Open cdtut opened 3 months ago

cdtut commented 3 months ago

If you have pnpm and yarn projects try change to yarn_project and run pnpm --dir pnpm_project or change to pnpm_project and run yarn --cwd yarn_project. There is error Usage Error: This project is configured to use yarn. Should be no error to use like this.

arcanis commented 3 months ago

That's the expected behaviour. See the documentation:

COREPACK_ENABLE_STRICT can be set to 0 to prevent Corepack from throwing error if the package manager does not correspond to the one defined for the current project. This means that if a user is using the package manager specified in the current project, it will use the version specified by the project's packageManager field. But if the user is using other package manager different from the one specified for the current project, it will use the system-wide package manager version.

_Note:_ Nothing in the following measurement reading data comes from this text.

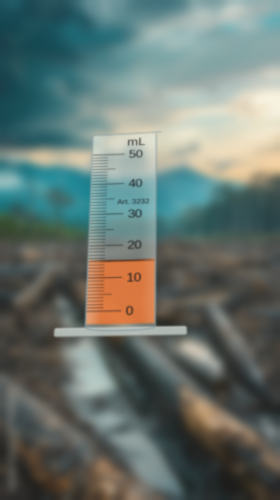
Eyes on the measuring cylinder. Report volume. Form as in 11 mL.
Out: 15 mL
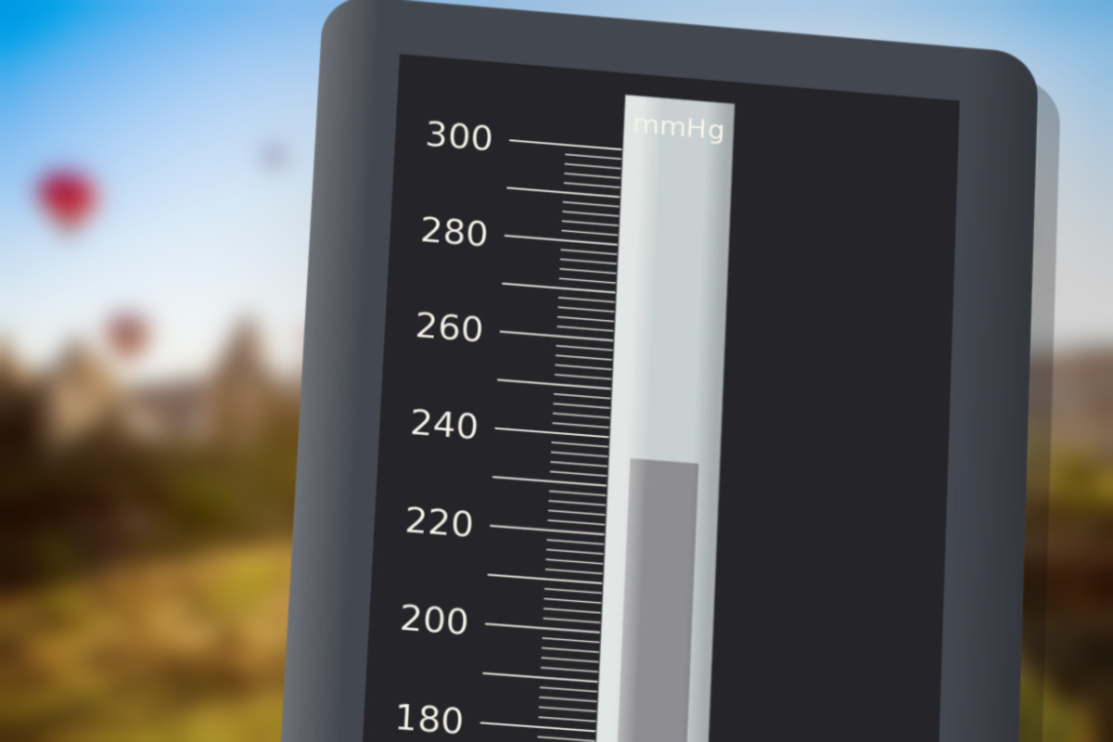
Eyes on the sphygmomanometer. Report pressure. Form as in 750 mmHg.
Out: 236 mmHg
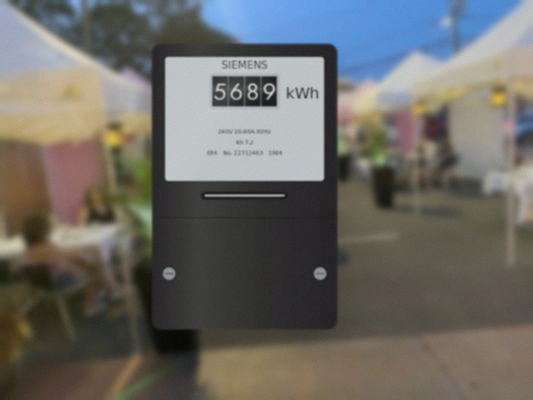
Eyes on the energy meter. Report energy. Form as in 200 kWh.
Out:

You can also explicitly call corepack yarn ... on pnpm projects (or corepack pnpm ... on Yarn projects) to bypass this check.

cdtut commented 3 months ago

Even with no COREPACK_ENABLE_STRICT the error should not happen if pnpm --dir or yarn --cwd point to location outside current project.

arcanis commented 3 months ago

Corepack has no knowledge of what the underlying package manager CLIs look like, and can only make trivial assumptions about it. If you want a similar behaviour, you'll need to cd into the target directory and run the command from there.

cdtut commented 3 months ago

can only make trivial assumptions about it

Can be trivial if --dir is on pnpm or --cwd is on yarn then skip warning.

drazisil commented 1 month ago

In my case, the error occurred because I had pnpm in the script that I was trying to run with yarn.